Intentional, Not Accidental
Self-Reflection & Islamic Meditation Series
There is a question I keep returning to, quietly, the way you return to a doorway you have passed a hundred times without noticing the frame. Do I see my life as intentional, or as accidental?
It sounds abstract until you sit with it. Until you let it press against the ordinary hours of a Tuesday.
Because the answer changes everything.
Allah did not create us by accident. There was an intention behind it, and that intention was mercy. Nothing slips out of His hands by chance. Not me. Not you. Not the vast turning sky above us, not the smallest thread of breath moving in and out without my asking it to. Subhanallah. If He does nothing by accident, then I am not an accident. The universe is not an accident. The whole of it leans toward a purpose.
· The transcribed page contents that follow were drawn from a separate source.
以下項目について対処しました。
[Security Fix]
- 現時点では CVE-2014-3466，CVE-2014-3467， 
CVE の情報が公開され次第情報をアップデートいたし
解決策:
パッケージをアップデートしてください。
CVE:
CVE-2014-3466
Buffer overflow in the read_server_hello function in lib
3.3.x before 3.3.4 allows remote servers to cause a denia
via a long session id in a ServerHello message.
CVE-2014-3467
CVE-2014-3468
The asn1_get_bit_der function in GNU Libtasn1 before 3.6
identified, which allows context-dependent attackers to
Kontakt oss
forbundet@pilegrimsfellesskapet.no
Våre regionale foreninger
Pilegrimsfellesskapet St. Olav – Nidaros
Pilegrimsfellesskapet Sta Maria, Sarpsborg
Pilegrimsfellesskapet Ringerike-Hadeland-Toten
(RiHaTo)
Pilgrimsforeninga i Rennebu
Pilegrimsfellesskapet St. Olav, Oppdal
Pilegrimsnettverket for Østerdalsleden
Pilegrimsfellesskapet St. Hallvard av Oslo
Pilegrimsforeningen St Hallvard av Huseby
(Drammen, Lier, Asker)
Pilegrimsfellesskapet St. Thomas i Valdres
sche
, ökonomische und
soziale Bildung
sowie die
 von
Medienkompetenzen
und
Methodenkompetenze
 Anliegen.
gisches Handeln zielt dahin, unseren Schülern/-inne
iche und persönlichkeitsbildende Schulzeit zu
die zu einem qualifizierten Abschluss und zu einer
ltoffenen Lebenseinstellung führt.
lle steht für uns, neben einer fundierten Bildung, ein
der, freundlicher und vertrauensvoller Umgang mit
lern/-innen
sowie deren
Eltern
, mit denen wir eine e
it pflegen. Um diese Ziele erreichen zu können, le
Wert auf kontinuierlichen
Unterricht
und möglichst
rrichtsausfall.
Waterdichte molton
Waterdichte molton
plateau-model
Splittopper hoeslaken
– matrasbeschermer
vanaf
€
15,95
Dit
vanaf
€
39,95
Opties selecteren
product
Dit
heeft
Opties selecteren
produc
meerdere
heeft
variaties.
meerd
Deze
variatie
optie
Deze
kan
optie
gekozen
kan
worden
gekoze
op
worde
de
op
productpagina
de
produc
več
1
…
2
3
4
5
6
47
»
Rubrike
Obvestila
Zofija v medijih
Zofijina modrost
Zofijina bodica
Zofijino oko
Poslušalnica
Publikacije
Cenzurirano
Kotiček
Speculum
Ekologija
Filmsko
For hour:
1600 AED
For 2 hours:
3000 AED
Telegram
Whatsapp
And once you believe that, the harder question arrives. If His intention was clear, what is mine?
I keep coming back to a simple answer, though it is not a small one. For me, as a Muslim, life has one purpose: to reach Him. To understand why I am here. To move toward something higher than the flat surface of this world — a fourth dimension I cannot fully name but can sometimes feel. And even when I fall short of arriving, the intention to arrive is itself the thing. The direction of the heart matters even when the feet are slow.
So much of the world insists the opposite. That creation was an accident. That there is no purpose, no Author, no meaning waiting behind the curtain. This question of mine is really a quiet answer to that. To Allah, nothing is accidental. The universe was made to serve us, to carry us, to help us rise toward the highest of the high — toward what He wants for us. This life is not the whole story. There is also what comes after.
But how do I actually move toward Him? Not in theory, in practice, on an ordinary day?
Two things steady me. On one side, the remembrance of Allah. On the other, meditation — the turning inward, the listening. There are the obligations I keep regardless, the conditional acts of worship that are simply part of the path. But if I want real success — if I want to launch the rocket and not just polish it on the ground — I cannot rely on the obligations alone. I have to draw on the quiet power of dhikr and reflection. The remembrance that softens the heart. The stillness that lets me hear.
Allahu Akbar. How strange and merciful, that the One who made me by intention also gave me the means to find my way back to Him.
So I leave the doorway with the frame finally noticed. And I ask myself, gently, before the day takes me again: if I truly believed my life was intentional — every hour of it placed here on purpose — how would I live the next one?